傅瑞延有时候会为此感到欣慰,有时则不然,尤其是在深夜加班,韩助接到女友或埋怨或慰问的电话时,傅瑞延看着自己安安静静的手机,才感觉到一点点对苏日安不太黏人的不满。
于是在这天,傅瑞延终于忙完一切,看到手机里的信息,想起今天究竟是什么日子的时候,十分懊恼地让司机火速送自己回了家。
回家的路上他给苏日安回了一通电话,但对方没接,于是他又打给了别墅的管家,管家却说一个小时前,苏日安接了个电话就出去了,好像是去见朋友。
“苏先生给您准备了晚餐。”管家谨慎地问道,“还需要再热一下吗?”
傅瑞延静了静,说“不用了”,挂断电话,还是决定先找到苏日安。
旁边的座位上放着给苏日安赔罪用的玫瑰花,因为已经快到深夜,路边只有那么一家花店还开着,花也不是那么新鲜了。

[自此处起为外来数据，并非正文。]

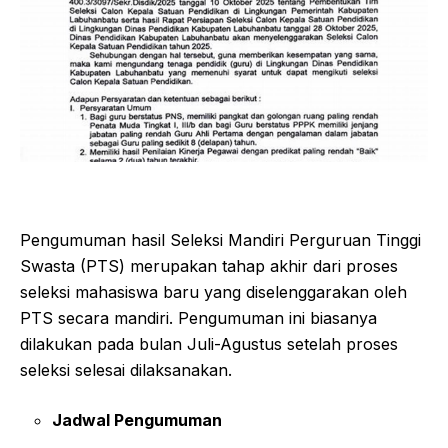
Pengumuman hasil Seleksi Mandiri Perguruan Tinggi
Swasta (PTS) merupakan tahap akhir dari proses
seleksi mahasiswa baru yang diselenggarakan oleh
PTS secara mandiri. Pengumuman ini biasanya
dilakukan pada bulan Juli-Agustus setelah proses
seleksi selesai dilaksanakan.
Jadwal Pengumuman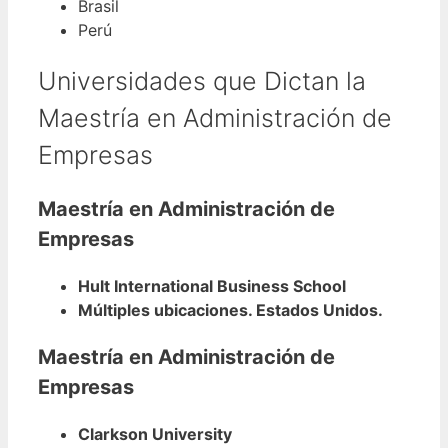
Brasil
Perú
Universidades que Dictan la
Maestría en Administración de
Empresas
Maestría en Administración de
Empresas
Hult International Business School
Múltiples ubicaciones. Estados Unidos.
Maestría en Administración de
Empresas
Clarkson University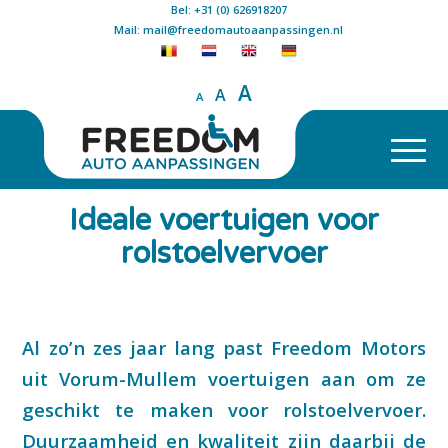
Bel: +31 (0) 626918207
Mail: mail@freedomautoaanpassingen.nl
A
A
A
Ideale voertuigen voor
rolstoelvervoer
Al zo’n zes jaar lang past Freedom Motors
uit Vorum-Mullem voertuigen aan om ze
geschikt te maken voor rolstoelvervoer.
Duurzaamheid en kwaliteit zijn daarbij de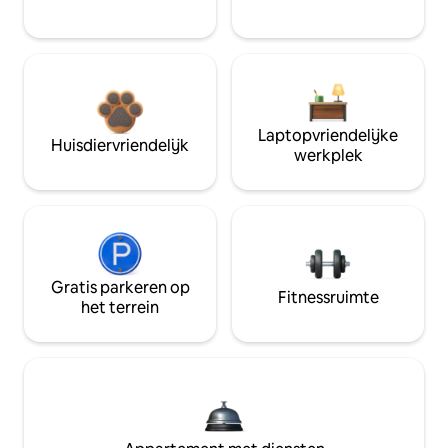
Laptopvriendelijke
Huisdiervriendelijk
werkplek
Gratis parkeren op
Fitnessruimte
het terrein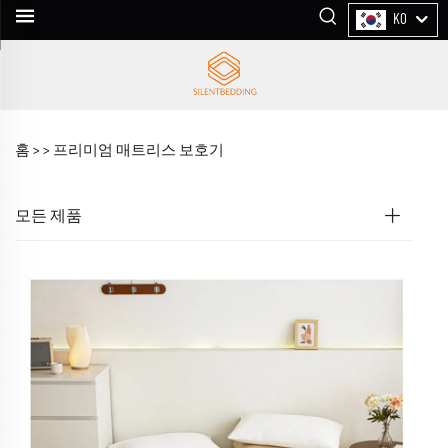
KO
홈 >
>
프리미엄 매트리스 보호기
모든 제품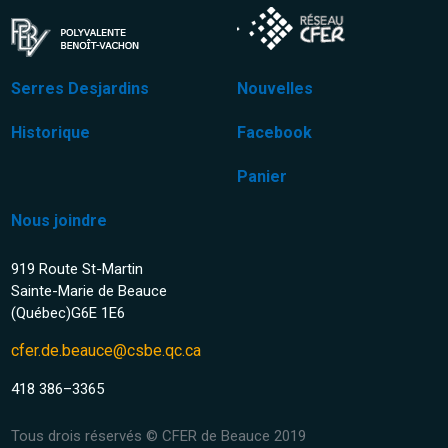
Serres Desjardins
Nouvelles
Historique
Facebook
Panier
Nous joindre
919 Route St-Martin
Sainte-Marie de Beauce
(Québec)G6E 1E6
cfer.de.beauce@csbe.qc.ca
418 386–3365
Tous drois réservés © CFER de Beauce 2019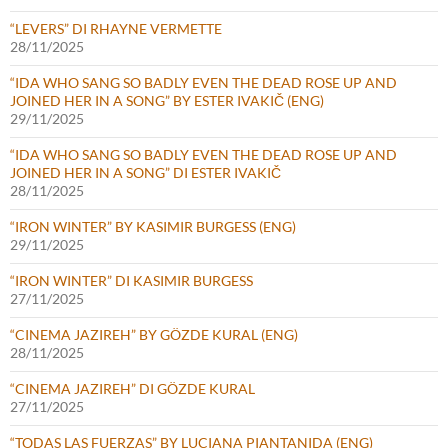
“LEVERS” DI RHAYNE VERMETTE
28/11/2025
“IDA WHO SANG SO BADLY EVEN THE DEAD ROSE UP AND
JOINED HER IN A SONG” BY ESTER IVAKIČ (ENG)
29/11/2025
“IDA WHO SANG SO BADLY EVEN THE DEAD ROSE UP AND
JOINED HER IN A SONG” DI ESTER IVAKIČ
28/11/2025
“IRON WINTER” BY KASIMIR BURGESS (ENG)
29/11/2025
“IRON WINTER” DI KASIMIR BURGESS
27/11/2025
“CINEMA JAZIREH” BY GÖZDE KURAL (ENG)
28/11/2025
“CINEMA JAZIREH” DI GÖZDE KURAL
27/11/2025
“TODAS LAS FUERZAS” BY LUCIANA PIANTANIDA (ENG)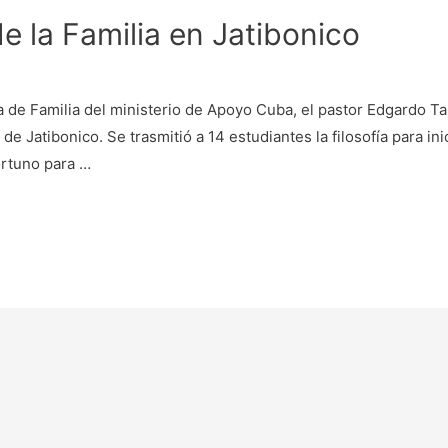
de la Familia en Jatibonico
de Familia del ministerio de Apoyo Cuba, el pastor Edgardo Ta
e Jatibonico. Se trasmitió a 14 estudiantes la filosofía para inic
portuno para …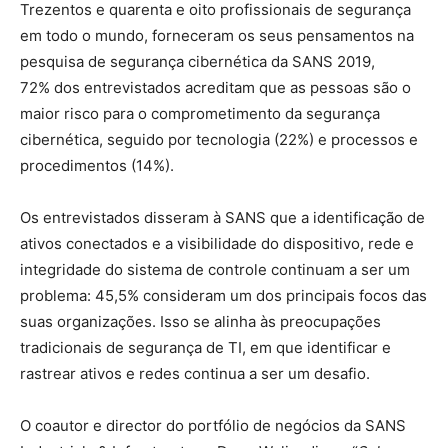
Trezentos e quarenta e oito profissionais de segurança
em todo o mundo, forneceram os seus pensamentos na
pesquisa de segurança cibernética da SANS 2019,
72% dos entrevistados acreditam que as pessoas são o
maior risco para o comprometimento da segurança
cibernética, seguido por tecnologia (22%) e processos e
procedimentos (14%).
Os entrevistados disseram à SANS que a identificação de
ativos conectados e a visibilidade do dispositivo, rede e
integridade do sistema de controle continuam a ser um
problema: 45,5% consideram um dos principais focos das
suas organizações. Isso se alinha às preocupações
tradicionais de segurança de TI, em que identificar e
rastrear ativos e redes continua a ser um desafio.
O coautor e director do portfólio de negócios da SANS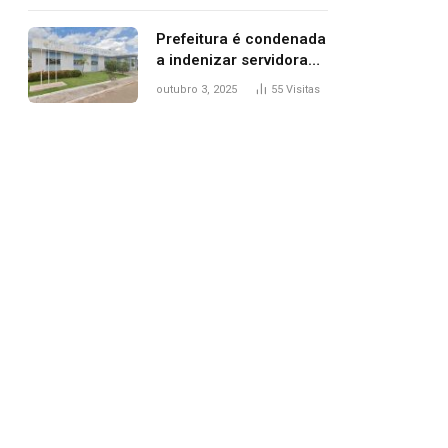
trânsito
Prefeitura é condenada
a indenizar servidora
temporária demitida
outubro 3, 2025
55
Visitas
após nascimento da
filha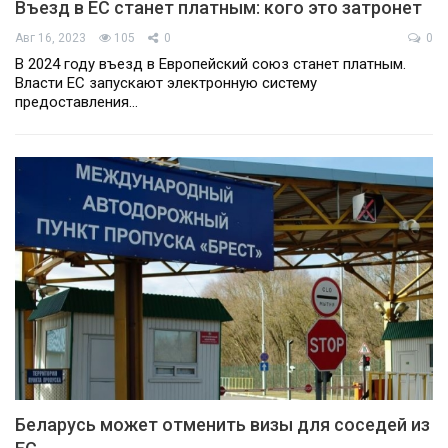
Въезд в ЕС станет платным: кого это затронет
Авг 16, 2023
105
0
0
В 2024 году въезд в Европейский союз станет платным.
Власти ЕС запускают электронную систему
предоставления…
Беларусь может отменить визы для соседей из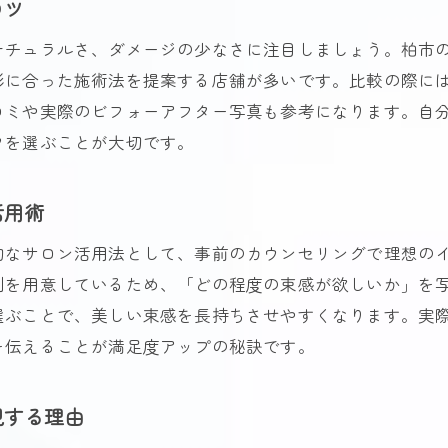
コツ
自分に合ったまつ毛パーマ柏の選び方解説
ナチュラルさ、ダメージの少なさに注目しましょう。柏市
理想の束間まつ毛を叶えるサロン選びの基準
形に合った施術法を提案する店舗が多いです。比較の際に
まつ毛パーマ柏で口コミを活かした選択術
コミや実際のビフォーアフター写真も参考になります。自
施術方法や仕上がりで選ぶまつ毛パーマ柏
フを選ぶことが大切です。
まつ毛パーマ柏で失敗しない予約のコツ
迷った時のまつ毛パーマ柏相談ポイント
活用術
的なサロン活用法として、事前のカウンセリングで理想の
剤を用意しているため、「どの程度の束感が欲しいか」を
選ぶことで、美しい束感を長持ちさせやすくなります。実
を伝えることが満足度アップの秘訣です。
視する理由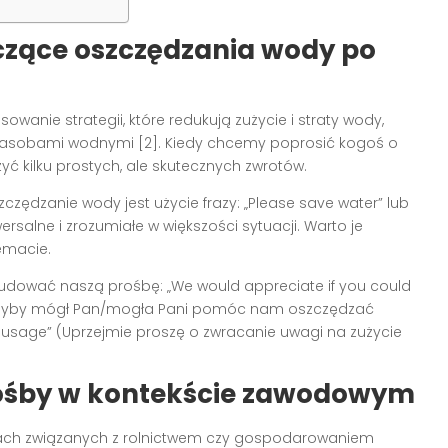
zące oszczędzania wody po
owanie strategii, które redukują zużycie i straty wody,
e zasobami wodnymi [2]. Kiedy chcemy poprosić kogoś o
 kilku prostych, ale skutecznych zwrotów.
ędzanie wody jest użycie frazy: „Please save water” lub
ersalne i zrozumiałe w większości sytuacji. Warto je
emacie.
dować naszą prośbę: „We would appreciate if you could
, gdyby mógł Pan/mogła Pani pomóc nam oszczędzać
er usage” (Uprzejmie proszę o zwracanie uwagi na zużycie
rośby w kontekście zawodowym
ach związanych z rolnictwem czy gospodarowaniem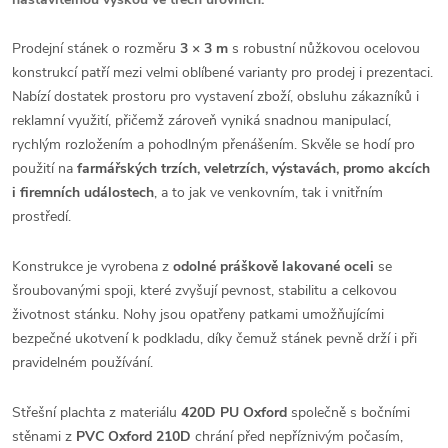
Prodejní stánek o rozměru
3 × 3 m
s robustní nůžkovou ocelovou
konstrukcí patří mezi velmi oblíbené varianty pro prodej i prezentaci.
Nabízí dostatek prostoru pro vystavení zboží, obsluhu zákazníků i
reklamní využití, přičemž zároveň vyniká snadnou manipulací,
rychlým rozložením a pohodlným přenášením. Skvěle se hodí pro
použití na
farmářských trzích, veletrzích, výstavách, promo akcích
i firemních událostech
, a to jak ve venkovním, tak i vnitřním
prostředí.
Konstrukce je vyrobena z
odolné práškově lakované oceli
se
šroubovanými spoji, které zvyšují pevnost, stabilitu a celkovou
životnost stánku. Nohy jsou opatřeny patkami umožňujícími
bezpečné ukotvení k podkladu, díky čemuž stánek pevně drží i při
pravidelném používání.
Střešní plachta z materiálu
420D PU Oxford
společně s bočními
stěnami z
PVC Oxford 210D
chrání před nepříznivým počasím,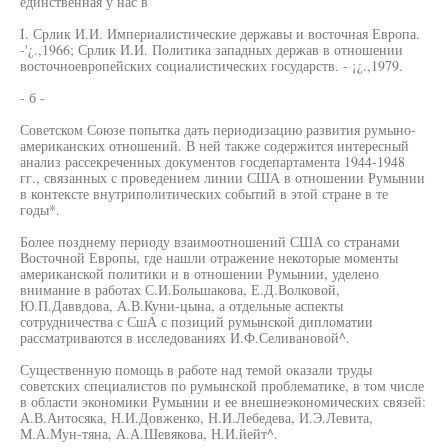
единственная у нас в
I. Срлик И.И. Империалистические державы и восточная Европа.
-'¿.,1966; Срлик И.И. Политика западных держав в отношении
восточноевропейских социалистических государств. - ¡¿.,1979.
- б -
Советском Союзе попытка дать периодизацию развития румыно-
американских отношений. В ней также содержится интересный
анализ рассекреченных документов госдепартамента 1944-1948
гг., связанных с проведением линии США в отношении Румынии
в контексте внутриполитических событий в этой стране в те
годы*.
Более позднему периоду взаимоотношений США со странами
Восточной Европы, где нашли отражение некоторые моменты
американской политики и в отношении Румынии, уделено
внимание в работах С.И.Большакова, Е.Д.Волковой,
Ю.П.Даввдова, А.В.Куни-цына, а отдельные аспекты
сотрудничества с СшА с позиций румынской дипломатии
рассматриваются в исследованиях И.Ф.Селивановой^.
Существенную помощь в работе над темой оказали труды
советских специалистов по румынской проблематике, в том числе
в области экономики Румынии и ее внешнеэкономических связей:
А.В.Антосяка, Н.И.Довженко, Н.И.Лебедева, И.Э.Левита,
М.А.Мун-тяна, А.А.Шевякова, Н.И.йейт^.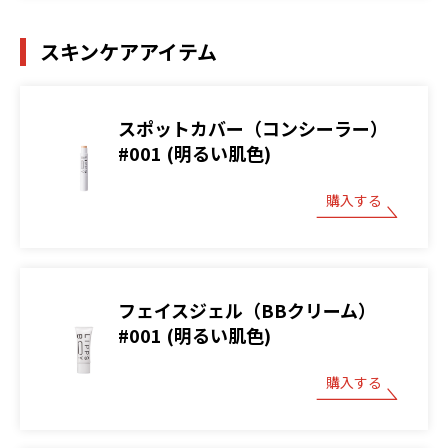
スキンケアアイテム
スポットカバー（コンシーラー）
#001 (明るい肌色)
購入する
フェイスジェル（BBクリーム）
#001 (明るい肌色)
購入する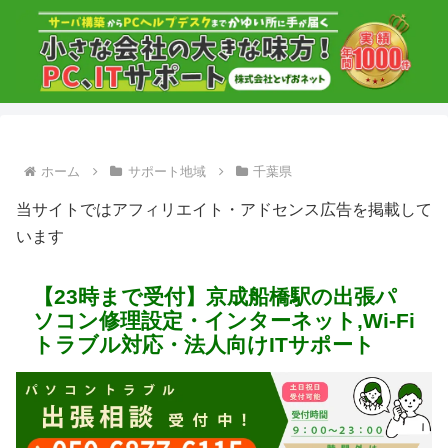
ホーム
サポート地域
千葉県
当サイトではアフィリエイト・アドセンス広告を掲載して
います
【23時まで受付】京成船橋駅の出張パ
ソコン修理設定・インターネット,Wi-Fi
トラブル対応・法人向けITサポート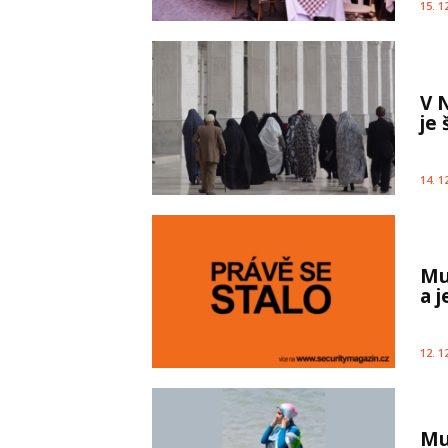
15. 1
V 
je
14. 1
Mu
a 
12. 1
Mu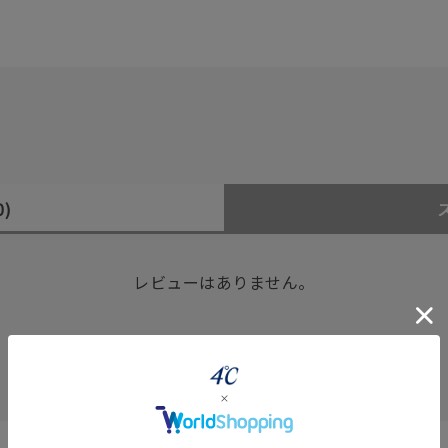
0)
レビューはありません。
#eギフト
#ハーフエタニティリング
#刻印可
#メンズ ネックレス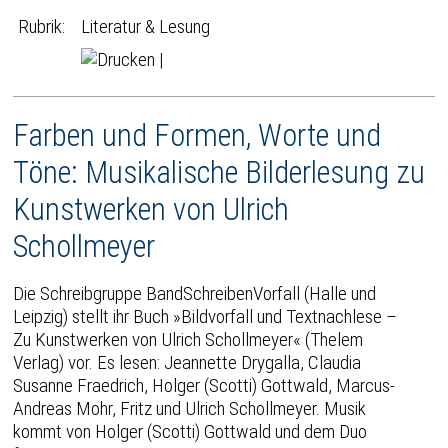
Rubrik:
Literatur & Lesung
|
Farben und Formen, Worte und
Töne: Musikalische Bilderlesung zu
Kunstwerken von Ulrich
Schollmeyer
Die Schreibgruppe BandSchreibenVorfall (Halle und
Leipzig) stellt ihr Buch »Bildvorfall und Textnachlese –
Zu Kunstwerken von Ulrich Schollmeyer« (Thelem
Verlag) vor. Es lesen: Jeannette Drygalla, Claudia
Susanne Fraedrich, Holger (Scotti) Gottwald, Marcus-
Andreas Mohr, Fritz und Ulrich Schollmeyer. Musik
kommt von Holger (Scotti) Gottwald und dem Duo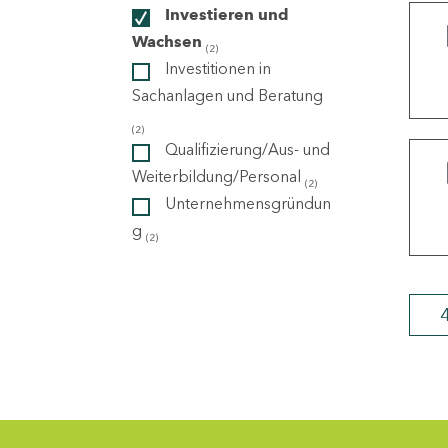
Investieren und
Wachsen
(2)
ndorte
Investitionen in
Sachanlagen und Beratung
(2)
Qualifizierung/Aus- und
Weiterbildung/Personal
(2)
Unternehmensgründun
g
(2)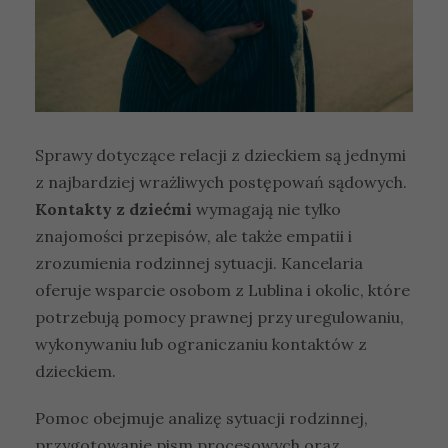
Sprawy dotyczące relacji z dzieckiem są jednymi
z najbardziej wrażliwych postępowań sądowych.
Kontakty z dziećmi
wymagają nie tylko
znajomości przepisów, ale także empatii i
zrozumienia rodzinnej sytuacji. Kancelaria
oferuje wsparcie osobom z Lublina i okolic, które
potrzebują pomocy prawnej przy uregulowaniu,
wykonywaniu lub ograniczaniu kontaktów z
dzieckiem.
Pomoc obejmuje analizę sytuacji rodzinnej,
przygotowanie pism procesowych oraz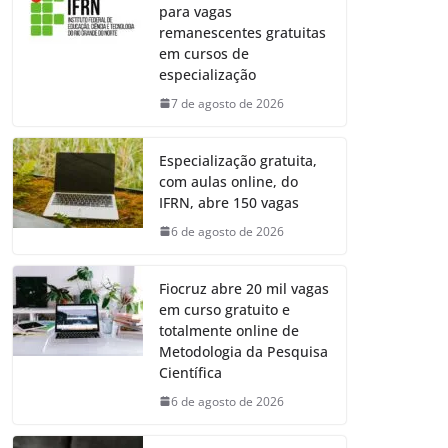
para vagas
remanescentes gratuitas
em cursos de
especialização
7 de agosto de 2026
Especialização gratuita,
com aulas online, do
IFRN, abre 150 vagas
6 de agosto de 2026
Fiocruz abre 20 mil vagas
em curso gratuito e
totalmente online de
Metodologia da Pesquisa
Científica
6 de agosto de 2026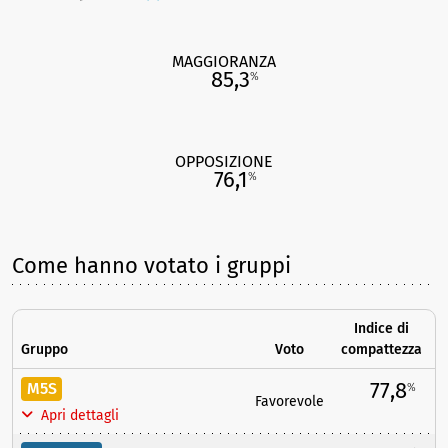
MAGGIORANZA
85,3
%
OPPOSIZIONE
76,1
%
Come hanno votato i gruppi
Indice di
Gruppo
Voto
compattezza
77,8
M5S
%
Favorevole
Apri dettagli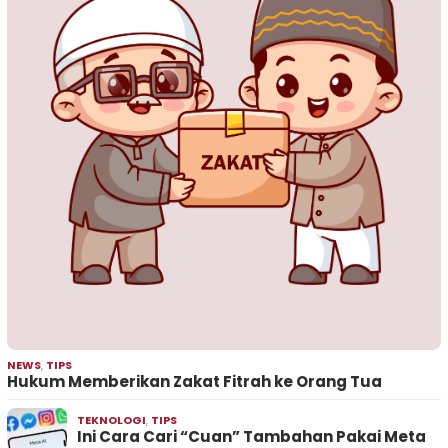
NEWS
,
TIPS
Hukum Memberikan Zakat Fitrah ke Orang Tua
TEKNOLOGI
,
TIPS
Ini Cara Cari “Cuan” Tambahan Pakai Meta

傅瑞延看着身边有些萎靡的花瓣,觉得这应该是两人结婚这么长时间以来,自己最为愧疚的时刻。他重新拿起手机,抱着试试的心态想要再次拨打苏日安的电话。司机却在这时出了声。
“傅总,你看那边!”
傅瑞延应声望去。这个时间的街道两侧已经不见什么人了,只有几家二十四小时的店面还开着。路边的灯很亮,傅瑞延很轻易地便看到了对面马路边,正在踉踉跄跄缓慢行走的两人。
杨润似乎喝了酒,脚下不太平稳,苏日安一直扶在他身边。杨润不知道说了什么好笑的话,两人一起笑了起来。
直到那一刻,傅瑞延才忽然意识到,自己好像已经很久没有见过苏日安这样开怀的笑容了。
在他最初的记忆里,苏日安其实是一个并不内敛的人,台上众星拱月,台下是众人视线的焦点。他的快乐有很多,和傅瑞延相处的时候,也总是有分享不完的话题。
但这一切好像都在两人结婚后发生了变化。
傅瑞延觉得好像哪里不太舒服,在他的认知里,爱人是远超一切的最亲密的人,他不明白为什么苏日安面对他的时候,好像还没有面对杨润时更能敞开心扉。
这件事在傅瑞延心里萦绕了很久,他谁都没告诉,却被贺临最先看出了端倪。
贺临一直对当初让傅瑞延借酒表白,傅瑞延却什么都没说,直接将人拐上床的事颇有微词。